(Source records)
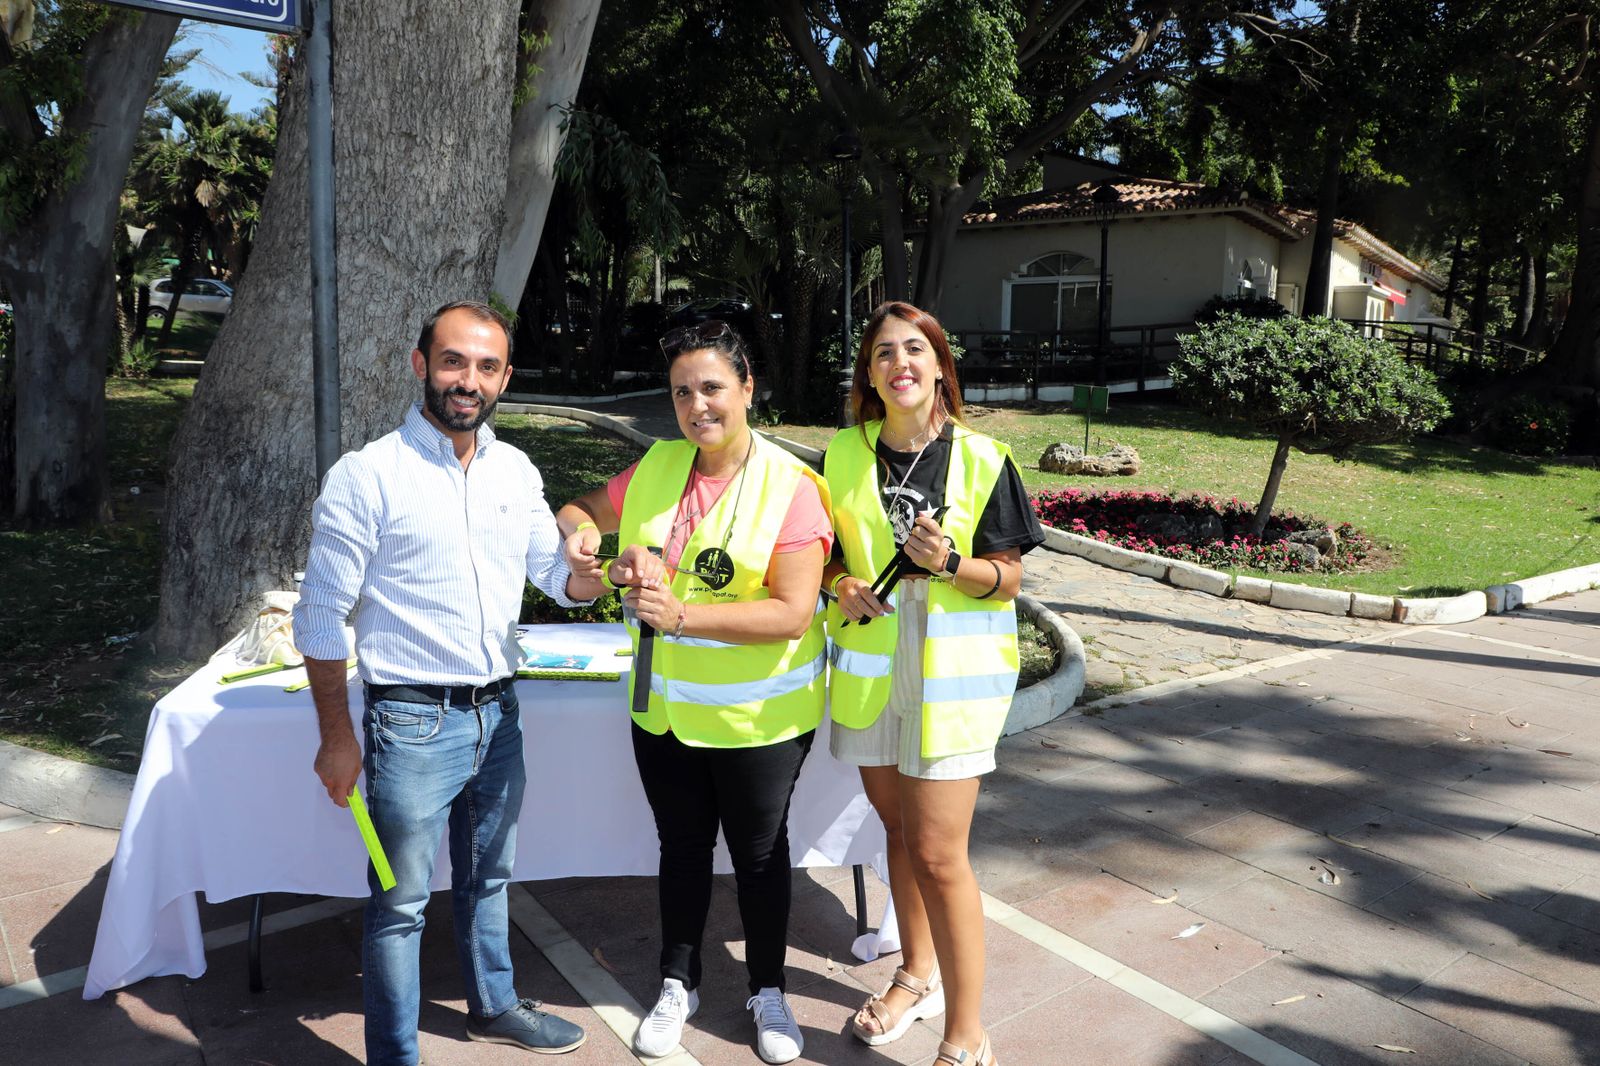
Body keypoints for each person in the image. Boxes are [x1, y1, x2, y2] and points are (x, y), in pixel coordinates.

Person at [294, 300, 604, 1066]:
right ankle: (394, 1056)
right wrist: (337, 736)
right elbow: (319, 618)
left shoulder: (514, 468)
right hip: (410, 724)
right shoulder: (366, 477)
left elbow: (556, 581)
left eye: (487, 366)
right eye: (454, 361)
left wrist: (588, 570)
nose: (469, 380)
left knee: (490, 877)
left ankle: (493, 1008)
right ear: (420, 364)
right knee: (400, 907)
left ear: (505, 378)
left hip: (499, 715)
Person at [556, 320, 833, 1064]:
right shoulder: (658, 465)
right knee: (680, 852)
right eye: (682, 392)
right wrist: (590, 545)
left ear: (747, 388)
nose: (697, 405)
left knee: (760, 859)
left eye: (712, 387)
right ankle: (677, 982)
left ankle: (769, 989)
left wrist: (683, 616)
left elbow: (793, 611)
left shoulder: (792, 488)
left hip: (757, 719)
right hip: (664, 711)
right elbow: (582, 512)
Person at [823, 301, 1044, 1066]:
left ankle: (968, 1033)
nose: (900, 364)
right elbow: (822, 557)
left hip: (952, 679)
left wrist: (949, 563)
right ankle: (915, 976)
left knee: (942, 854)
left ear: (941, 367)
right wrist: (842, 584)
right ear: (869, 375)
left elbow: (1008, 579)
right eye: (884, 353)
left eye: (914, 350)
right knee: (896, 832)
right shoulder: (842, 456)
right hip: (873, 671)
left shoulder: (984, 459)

WHAT YOU WILL DO: If a line of the records includes the string "wrist", copy it out.

EXERCISE RESPONSE:
right wrist: (337, 736)
left wrist: (588, 570)
right wrist: (590, 545)
left wrist: (683, 616)
left wrist: (949, 563)
right wrist: (842, 584)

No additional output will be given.